- _Problem description_
Repeat only the lines below from the one containing "right eye: (401, 365)" through the one containing "left shoulder: (837, 468)", inclusive, exactly as written.

- _Data shown_
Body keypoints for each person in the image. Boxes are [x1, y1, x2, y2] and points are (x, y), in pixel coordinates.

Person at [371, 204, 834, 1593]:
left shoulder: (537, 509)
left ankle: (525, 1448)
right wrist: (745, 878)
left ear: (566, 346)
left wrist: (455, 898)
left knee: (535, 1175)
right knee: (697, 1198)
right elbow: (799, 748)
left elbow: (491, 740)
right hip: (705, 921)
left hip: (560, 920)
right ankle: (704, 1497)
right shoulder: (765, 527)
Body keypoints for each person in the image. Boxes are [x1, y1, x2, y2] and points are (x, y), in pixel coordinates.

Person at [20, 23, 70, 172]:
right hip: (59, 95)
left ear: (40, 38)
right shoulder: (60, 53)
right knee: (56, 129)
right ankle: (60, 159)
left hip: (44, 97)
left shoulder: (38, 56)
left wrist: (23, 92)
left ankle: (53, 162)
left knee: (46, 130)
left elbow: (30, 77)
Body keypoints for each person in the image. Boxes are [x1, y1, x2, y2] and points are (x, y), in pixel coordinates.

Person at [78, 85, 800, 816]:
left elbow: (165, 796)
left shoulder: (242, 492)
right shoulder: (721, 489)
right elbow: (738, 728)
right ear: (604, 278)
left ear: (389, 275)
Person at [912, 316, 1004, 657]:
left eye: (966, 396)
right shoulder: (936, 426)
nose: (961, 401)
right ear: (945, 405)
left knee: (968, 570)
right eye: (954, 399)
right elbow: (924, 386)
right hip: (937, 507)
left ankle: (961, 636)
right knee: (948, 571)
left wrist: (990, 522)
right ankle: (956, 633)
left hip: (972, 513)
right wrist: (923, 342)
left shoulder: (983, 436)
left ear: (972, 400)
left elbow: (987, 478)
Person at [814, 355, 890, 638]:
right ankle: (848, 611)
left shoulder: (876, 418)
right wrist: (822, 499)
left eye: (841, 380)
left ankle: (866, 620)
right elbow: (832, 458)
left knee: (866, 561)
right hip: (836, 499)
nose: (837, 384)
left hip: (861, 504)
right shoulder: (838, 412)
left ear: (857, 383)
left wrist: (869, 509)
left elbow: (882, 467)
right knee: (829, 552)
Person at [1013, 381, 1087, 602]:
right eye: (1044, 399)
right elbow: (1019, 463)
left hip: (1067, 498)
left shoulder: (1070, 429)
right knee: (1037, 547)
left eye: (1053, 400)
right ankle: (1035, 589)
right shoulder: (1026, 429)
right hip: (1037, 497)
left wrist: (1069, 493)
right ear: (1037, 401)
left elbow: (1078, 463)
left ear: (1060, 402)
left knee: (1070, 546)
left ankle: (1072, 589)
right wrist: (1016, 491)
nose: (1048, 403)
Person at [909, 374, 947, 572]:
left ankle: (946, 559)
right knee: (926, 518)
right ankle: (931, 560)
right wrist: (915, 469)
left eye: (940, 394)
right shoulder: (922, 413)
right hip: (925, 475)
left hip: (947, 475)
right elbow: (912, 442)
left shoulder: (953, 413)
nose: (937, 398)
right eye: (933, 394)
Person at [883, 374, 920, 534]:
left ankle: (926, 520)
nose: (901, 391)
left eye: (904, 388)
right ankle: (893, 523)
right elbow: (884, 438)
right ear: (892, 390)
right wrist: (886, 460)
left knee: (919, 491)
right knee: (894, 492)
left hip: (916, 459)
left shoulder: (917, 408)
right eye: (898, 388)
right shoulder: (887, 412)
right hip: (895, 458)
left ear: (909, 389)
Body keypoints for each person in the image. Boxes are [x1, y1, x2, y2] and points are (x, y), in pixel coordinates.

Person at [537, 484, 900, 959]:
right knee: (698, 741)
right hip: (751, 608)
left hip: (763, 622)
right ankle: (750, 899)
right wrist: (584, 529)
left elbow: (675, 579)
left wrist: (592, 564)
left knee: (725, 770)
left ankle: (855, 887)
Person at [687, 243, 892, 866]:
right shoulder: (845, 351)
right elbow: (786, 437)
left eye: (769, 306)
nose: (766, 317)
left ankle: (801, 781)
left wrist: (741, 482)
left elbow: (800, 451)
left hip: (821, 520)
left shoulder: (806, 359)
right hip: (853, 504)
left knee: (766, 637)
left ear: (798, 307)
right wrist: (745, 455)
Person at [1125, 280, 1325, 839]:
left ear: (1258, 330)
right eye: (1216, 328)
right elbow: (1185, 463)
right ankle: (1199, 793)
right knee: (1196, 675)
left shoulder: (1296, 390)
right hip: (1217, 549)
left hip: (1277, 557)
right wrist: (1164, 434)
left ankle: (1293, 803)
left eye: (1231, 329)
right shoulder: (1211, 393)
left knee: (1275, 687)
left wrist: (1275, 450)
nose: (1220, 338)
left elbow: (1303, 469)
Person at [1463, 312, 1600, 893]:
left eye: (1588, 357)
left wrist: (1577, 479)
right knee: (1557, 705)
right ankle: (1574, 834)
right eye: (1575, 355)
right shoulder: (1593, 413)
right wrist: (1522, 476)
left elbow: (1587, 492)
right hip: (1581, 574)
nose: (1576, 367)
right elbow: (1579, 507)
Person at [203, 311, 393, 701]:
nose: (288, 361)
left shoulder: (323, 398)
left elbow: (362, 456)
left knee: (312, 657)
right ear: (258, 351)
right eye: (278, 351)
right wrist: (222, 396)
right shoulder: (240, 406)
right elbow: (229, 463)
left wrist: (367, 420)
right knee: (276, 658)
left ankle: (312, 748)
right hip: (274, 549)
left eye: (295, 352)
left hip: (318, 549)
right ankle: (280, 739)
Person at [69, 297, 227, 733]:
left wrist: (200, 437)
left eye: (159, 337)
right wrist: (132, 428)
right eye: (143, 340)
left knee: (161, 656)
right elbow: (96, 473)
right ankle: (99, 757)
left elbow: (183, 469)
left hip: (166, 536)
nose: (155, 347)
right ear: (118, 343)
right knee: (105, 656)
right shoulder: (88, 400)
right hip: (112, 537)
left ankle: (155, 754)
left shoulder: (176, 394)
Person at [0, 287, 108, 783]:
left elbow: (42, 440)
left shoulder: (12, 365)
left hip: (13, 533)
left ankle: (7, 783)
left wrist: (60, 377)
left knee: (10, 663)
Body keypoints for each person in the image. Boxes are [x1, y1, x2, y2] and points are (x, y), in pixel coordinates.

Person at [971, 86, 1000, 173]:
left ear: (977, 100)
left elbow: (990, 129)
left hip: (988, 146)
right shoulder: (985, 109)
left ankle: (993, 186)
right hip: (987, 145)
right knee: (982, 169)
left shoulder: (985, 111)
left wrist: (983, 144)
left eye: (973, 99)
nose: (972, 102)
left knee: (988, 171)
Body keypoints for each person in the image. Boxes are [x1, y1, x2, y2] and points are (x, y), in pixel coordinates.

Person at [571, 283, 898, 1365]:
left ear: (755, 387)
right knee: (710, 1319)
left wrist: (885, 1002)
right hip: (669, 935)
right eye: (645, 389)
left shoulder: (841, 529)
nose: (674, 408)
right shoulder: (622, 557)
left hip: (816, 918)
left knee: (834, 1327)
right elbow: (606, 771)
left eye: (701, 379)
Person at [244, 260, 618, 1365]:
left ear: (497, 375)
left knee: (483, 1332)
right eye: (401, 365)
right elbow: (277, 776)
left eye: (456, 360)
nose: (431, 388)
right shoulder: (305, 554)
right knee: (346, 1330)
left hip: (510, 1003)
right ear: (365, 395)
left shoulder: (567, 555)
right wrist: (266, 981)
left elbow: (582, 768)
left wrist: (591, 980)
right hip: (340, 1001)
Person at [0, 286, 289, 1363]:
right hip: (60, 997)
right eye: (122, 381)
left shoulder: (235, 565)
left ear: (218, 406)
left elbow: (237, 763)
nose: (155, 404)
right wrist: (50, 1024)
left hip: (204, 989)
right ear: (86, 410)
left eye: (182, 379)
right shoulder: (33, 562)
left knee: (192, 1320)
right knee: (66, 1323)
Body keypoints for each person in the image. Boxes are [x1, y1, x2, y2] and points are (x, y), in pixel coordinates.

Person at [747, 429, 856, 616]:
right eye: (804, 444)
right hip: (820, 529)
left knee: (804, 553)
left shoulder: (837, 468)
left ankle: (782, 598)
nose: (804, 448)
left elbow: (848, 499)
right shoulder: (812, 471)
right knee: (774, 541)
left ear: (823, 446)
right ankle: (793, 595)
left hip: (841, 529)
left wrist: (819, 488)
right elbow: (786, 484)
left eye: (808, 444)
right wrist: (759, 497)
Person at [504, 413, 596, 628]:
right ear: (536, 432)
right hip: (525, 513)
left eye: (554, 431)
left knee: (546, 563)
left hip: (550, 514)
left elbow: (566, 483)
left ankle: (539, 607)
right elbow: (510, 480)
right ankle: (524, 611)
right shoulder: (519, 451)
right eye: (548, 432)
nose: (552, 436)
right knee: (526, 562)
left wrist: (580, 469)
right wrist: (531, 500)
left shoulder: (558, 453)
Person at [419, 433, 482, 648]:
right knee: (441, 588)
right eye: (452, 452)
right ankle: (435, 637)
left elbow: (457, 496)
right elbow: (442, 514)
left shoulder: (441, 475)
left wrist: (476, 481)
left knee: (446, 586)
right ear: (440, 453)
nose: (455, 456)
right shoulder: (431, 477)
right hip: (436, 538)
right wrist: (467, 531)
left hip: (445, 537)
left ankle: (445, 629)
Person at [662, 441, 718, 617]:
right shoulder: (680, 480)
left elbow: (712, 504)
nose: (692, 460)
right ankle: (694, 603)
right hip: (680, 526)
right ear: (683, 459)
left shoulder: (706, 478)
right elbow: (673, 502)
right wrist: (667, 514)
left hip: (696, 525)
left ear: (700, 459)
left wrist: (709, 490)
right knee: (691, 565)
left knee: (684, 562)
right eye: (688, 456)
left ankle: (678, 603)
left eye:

- _Finished task_
right eye: (401, 365)
right elbow: (277, 776)
left eye: (456, 360)
nose: (431, 388)
right shoulder: (305, 554)
right knee: (346, 1330)
left hip: (510, 1003)
right ear: (365, 395)
left shoulder: (567, 555)
right wrist: (266, 981)
left elbow: (582, 768)
left wrist: (591, 980)
right hip: (340, 1001)
Person at [0, 286, 289, 1363]:
right hip: (60, 997)
right eye: (122, 381)
left shoulder: (235, 565)
left ear: (218, 406)
left elbow: (237, 763)
nose: (155, 404)
right wrist: (50, 1024)
left hip: (204, 989)
right ear: (86, 410)
left eye: (182, 379)
right shoulder: (33, 562)
left knee: (192, 1320)
right knee: (66, 1323)
Body keypoints for each person in the image. Boxes are [x1, y1, x2, y2] and points are (x, y), in pixel coordinates.

Person at [747, 429, 856, 616]:
right eye: (804, 444)
right hip: (820, 529)
left knee: (804, 553)
left shoulder: (837, 468)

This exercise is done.